EXERCISE REQUIREMENTS -> Every line from the one containing "Список форумов" to the end of the data below should be copied exactly, but pictures should not.

(Data extracted from a collection)
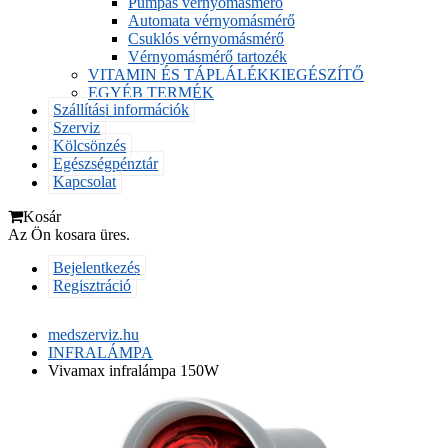
Pumpás vérnyomásmérő
Automata vérnyomásmérő
Csuklós vérnyomásmérő
Vérnyomásmérő tartozék
VITAMIN ÉS TÁPLÁLÉKKIEGÉSZÍTŐ
EGYÉB TERMÉK
Szállítási információk
Szerviz
Kölcsönzés
Egészségpénztár
Kapcsolat
Kosár
Az Ön kosara üres.
Bejelentkezés
Regisztráció
medszerviz.hu
INFRALÁMPA
Vivamax infralámpa 150W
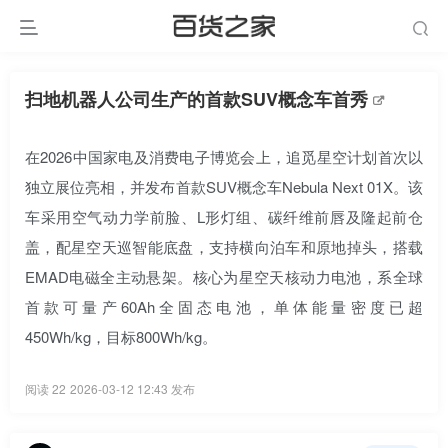
扫地机器人公司生产的首款SUV概念车首秀
在2026中国家电及消费电子博览会上，追觅星空计划首次以
独立展位亮相，并发布首款SUV概念车Nebula Next 01X。该
车采用空气动力学前脸、L形灯组、碳纤维前唇及隆起前仓
盖，配星空天巡智能底盘，支持横向泊车和原地掉头，搭载
EMAD电磁全主动悬架。核心为星空天核动力电池，系全球
首款可量产60Ah全固态电池，单体能量密度已超
450Wh/kg，目标800Wh/kg。
阅读 22
2026-03-12 12:43 发布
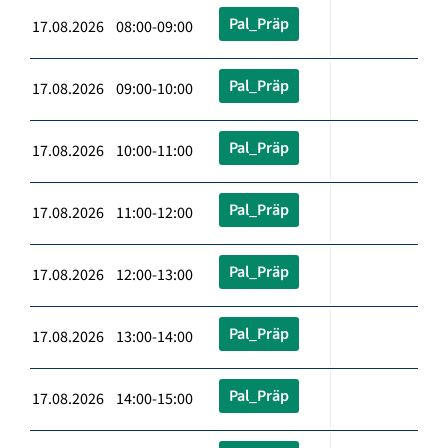
Pal_Präp
17.08.2026 08:00-09:00
Pal_Präp
17.08.2026 09:00-10:00
Pal_Präp
17.08.2026 10:00-11:00
Pal_Präp
17.08.2026 11:00-12:00
Pal_Präp
17.08.2026 12:00-13:00
Pal_Präp
17.08.2026 13:00-14:00
Pal_Präp
17.08.2026 14:00-15:00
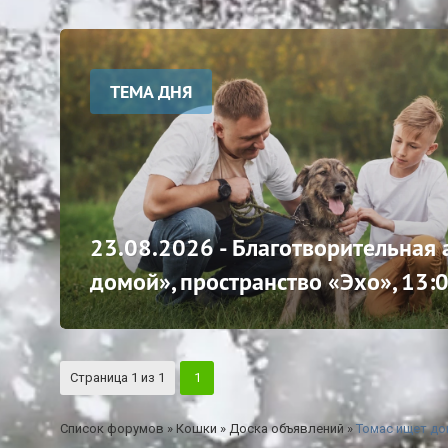
ТЕМА ДНЯ
23.08.2026 - Благотворительная
домой», пространство «Эхо», 13:
Страница
1
из
1
1
Список форумов
»
Кошки
»
Доска объявлений
»
Томас ищет до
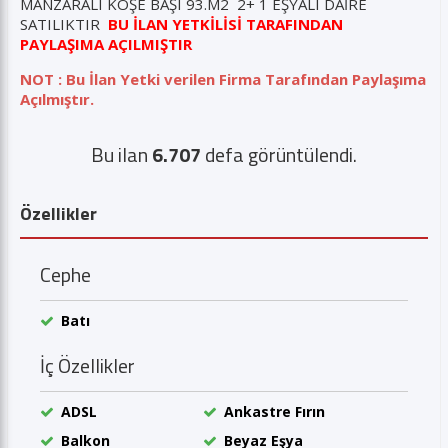
MANZARALI KÖŞE BAŞI 93.M2 2+ 1 EŞYALI DAİRE
SATILIKTIR
BU İLAN YETKİLİSİ TARAFINDAN
PAYLAŞIMA AÇILMIŞTIR
NOT : Bu İlan Yetki verilen Firma Tarafından Paylaşıma
Açılmıştır.
Bu ilan
6.707
defa görüntülendi.
Özellikler
Cephe
Batı
İç Özellikler
ADSL
Ankastre Fırın
Balkon
Beyaz Eşya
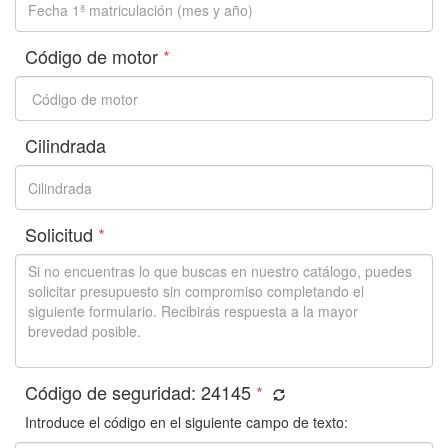
Código de motor
*
Cilindrada
Solicitud
*
Código de seguridad:
24145
*
Introduce el código en el siguiente campo de texto:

EXPECTED ANSWER ->
Список форумов
»
Кошки
»
Доска объявлений
»
Томас ищет до
MANZARALI KÖŞE BAŞI 93.M2 2+ 1 EŞYALI DAİRE
SATILIKTIR
BU İLAN YETKİLİSİ TARAFINDAN
PAYLAŞIMA AÇILMIŞTIR
NOT : Bu İlan Yetki verilen Firma Tarafından Paylaşıma
Açılmıştır.
Bu ilan
6.707
defa görüntülendi.
Özellikler
Cephe
Batı
İç Özellikler
ADSL
Ankastre Fırın
Balkon
Beyaz Eşya
Código de motor
*
Cilindrada
Solicitud
*
Código de seguridad:
24145
*
Introduce el código en el siguiente campo de texto:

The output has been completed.